Below is a set of records; print all of them exactly as written.

* * * *

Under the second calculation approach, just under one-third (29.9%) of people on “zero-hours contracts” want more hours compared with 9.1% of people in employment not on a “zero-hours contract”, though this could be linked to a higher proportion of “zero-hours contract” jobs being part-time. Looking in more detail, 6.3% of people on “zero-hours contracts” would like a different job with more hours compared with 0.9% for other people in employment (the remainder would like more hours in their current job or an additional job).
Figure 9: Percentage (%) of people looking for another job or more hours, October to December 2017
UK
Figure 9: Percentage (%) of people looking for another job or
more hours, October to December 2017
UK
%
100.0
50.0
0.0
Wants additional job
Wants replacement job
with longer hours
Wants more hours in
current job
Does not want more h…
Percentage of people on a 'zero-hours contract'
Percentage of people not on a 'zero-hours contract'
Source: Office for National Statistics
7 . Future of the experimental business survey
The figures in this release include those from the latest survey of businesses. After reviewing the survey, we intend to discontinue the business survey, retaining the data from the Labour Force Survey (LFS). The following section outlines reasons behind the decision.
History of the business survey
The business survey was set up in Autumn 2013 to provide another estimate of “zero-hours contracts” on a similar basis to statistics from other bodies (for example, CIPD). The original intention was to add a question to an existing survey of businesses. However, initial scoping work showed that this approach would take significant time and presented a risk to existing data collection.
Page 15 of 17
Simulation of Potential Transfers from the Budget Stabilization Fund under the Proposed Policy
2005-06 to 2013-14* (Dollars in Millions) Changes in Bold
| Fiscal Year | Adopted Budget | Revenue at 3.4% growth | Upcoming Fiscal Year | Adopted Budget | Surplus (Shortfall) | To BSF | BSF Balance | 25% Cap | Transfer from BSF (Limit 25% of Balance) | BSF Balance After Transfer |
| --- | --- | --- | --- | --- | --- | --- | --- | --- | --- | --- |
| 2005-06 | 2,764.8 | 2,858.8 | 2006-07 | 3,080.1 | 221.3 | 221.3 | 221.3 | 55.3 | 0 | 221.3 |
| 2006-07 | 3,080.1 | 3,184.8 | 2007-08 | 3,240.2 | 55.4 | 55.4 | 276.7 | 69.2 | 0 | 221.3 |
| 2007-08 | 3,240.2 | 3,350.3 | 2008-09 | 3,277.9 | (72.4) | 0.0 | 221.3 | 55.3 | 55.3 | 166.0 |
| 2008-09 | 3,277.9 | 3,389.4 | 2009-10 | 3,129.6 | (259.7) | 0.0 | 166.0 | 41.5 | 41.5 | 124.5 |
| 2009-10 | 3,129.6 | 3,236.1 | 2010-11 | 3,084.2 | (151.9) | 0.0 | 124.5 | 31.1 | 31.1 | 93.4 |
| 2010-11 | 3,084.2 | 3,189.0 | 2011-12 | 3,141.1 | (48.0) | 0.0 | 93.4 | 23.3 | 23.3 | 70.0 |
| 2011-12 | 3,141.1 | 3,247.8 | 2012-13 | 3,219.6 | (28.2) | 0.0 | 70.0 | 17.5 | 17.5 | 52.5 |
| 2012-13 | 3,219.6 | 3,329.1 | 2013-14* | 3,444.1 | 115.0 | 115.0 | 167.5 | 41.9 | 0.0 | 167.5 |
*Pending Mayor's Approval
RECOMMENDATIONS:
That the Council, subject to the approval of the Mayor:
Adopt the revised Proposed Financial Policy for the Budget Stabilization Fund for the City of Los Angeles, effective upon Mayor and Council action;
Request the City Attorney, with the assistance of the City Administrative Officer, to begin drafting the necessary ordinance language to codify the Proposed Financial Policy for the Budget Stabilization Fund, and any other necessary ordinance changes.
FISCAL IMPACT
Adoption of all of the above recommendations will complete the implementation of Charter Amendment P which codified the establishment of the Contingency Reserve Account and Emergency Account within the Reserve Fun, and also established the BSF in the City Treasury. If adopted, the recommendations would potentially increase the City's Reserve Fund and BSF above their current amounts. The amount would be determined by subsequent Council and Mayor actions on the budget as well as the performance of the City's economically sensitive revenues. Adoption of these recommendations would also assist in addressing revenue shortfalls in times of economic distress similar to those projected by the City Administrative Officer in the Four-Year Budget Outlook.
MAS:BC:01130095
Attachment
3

* * * *

- [RESULT]:
Under the second calculation approach, just under one-third (29.9%) of people on “zero-hours contracts” want more hours compared with 9.1% of people in employment not on a “zero-hours contract”, though this could be linked to a higher proportion of “zero-hours contract” jobs being part-time. Looking in more detail, 6.3% of people on “zero-hours contracts” would like a different job with more hours compared with 0.9% for other people in employment (the remainder would like more hours in their current job or an additional job).
Figure 9: Percentage (%) of people looking for another job or more hours, October to December 2017
UK
Figure 9: Percentage (%) of people looking for another job or
more hours, October to December 2017
UK
%
100.0
50.0
0.0
Wants additional job
Wants replacement job
with longer hours
Wants more hours in
current job
Does not want more h…
Percentage of people on a 'zero-hours contract'
Percentage of people not on a 'zero-hours contract'
Source: Office for National Statistics
7 . Future of the experimental business survey
The figures in this release include those from the latest survey of businesses. After reviewing the survey, we intend to discontinue the business survey, retaining the data from the Labour Force Survey (LFS). The following section outlines reasons behind the decision.
History of the business survey
The business survey was set up in Autumn 2013 to provide another estimate of “zero-hours contracts” on a similar basis to statistics from other bodies (for example, CIPD). The original intention was to add a question to an existing survey of businesses. However, initial scoping work showed that this approach would take significant time and presented a risk to existing data collection.
Page 15 of 17
Simulation of Potential Transfers from the Budget Stabilization Fund under the Proposed Policy
2005-06 to 2013-14* (Dollars in Millions) Changes in Bold
| Fiscal Year | Adopted Budget | Revenue at 3.4% growth | Upcoming Fiscal Year | Adopted Budget | Surplus (Shortfall) | To BSF | BSF Balance | 25% Cap | Transfer from BSF (Limit 25% of Balance) | BSF Balance After Transfer |
| --- | --- | --- | --- | --- | --- | --- | --- | --- | --- | --- |
| 2005-06 | 2,764.8 | 2,858.8 | 2006-07 | 3,080.1 | 221.3 | 221.3 | 221.3 | 55.3 | 0 | 221.3 |
| 2006-07 | 3,080.1 | 3,184.8 | 2007-08 | 3,240.2 | 55.4 | 55.4 | 276.7 | 69.2 | 0 | 221.3 |
| 2007-08 | 3,240.2 | 3,350.3 | 2008-09 | 3,277.9 | (72.4) | 0.0 | 221.3 | 55.3 | 55.3 | 166.0 |
| 2008-09 | 3,277.9 | 3,389.4 | 2009-10 | 3,129.6 | (259.7) | 0.0 | 166.0 | 41.5 | 41.5 | 124.5 |
| 2009-10 | 3,129.6 | 3,236.1 | 2010-11 | 3,084.2 | (151.9) | 0.0 | 124.5 | 31.1 | 31.1 | 93.4 |
| 2010-11 | 3,084.2 | 3,189.0 | 2011-12 | 3,141.1 | (48.0) | 0.0 | 93.4 | 23.3 | 23.3 | 70.0 |
| 2011-12 | 3,141.1 | 3,247.8 | 2012-13 | 3,219.6 | (28.2) | 0.0 | 70.0 | 17.5 | 17.5 | 52.5 |
| 2012-13 | 3,219.6 | 3,329.1 | 2013-14* | 3,444.1 | 115.0 | 115.0 | 167.5 | 41.9 | 0.0 | 167.5 |
*Pending Mayor's Approval
RECOMMENDATIONS:
That the Council, subject to the approval of the Mayor:
Adopt the revised Proposed Financial Policy for the Budget Stabilization Fund for the City of Los Angeles, effective upon Mayor and Council action;
Request the City Attorney, with the assistance of the City Administrative Officer, to begin drafting the necessary ordinance language to codify the Proposed Financial Policy for the Budget Stabilization Fund, and any other necessary ordinance changes.
FISCAL IMPACT
Adoption of all of the above recommendations will complete the implementation of Charter Amendment P which codified the establishment of the Contingency Reserve Account and Emergency Account within the Reserve Fun, and also established the BSF in the City Treasury. If adopted, the recommendations would potentially increase the City's Reserve Fund and BSF above their current amounts. The amount would be determined by subsequent Council and Mayor actions on the budget as well as the performance of the City's economically sensitive revenues. Adoption of these recommendations would also assist in addressing revenue shortfalls in times of economic distress similar to those projected by the City Administrative Officer in the Four-Year Budget Outlook.
MAS:BC:01130095
Attachment
3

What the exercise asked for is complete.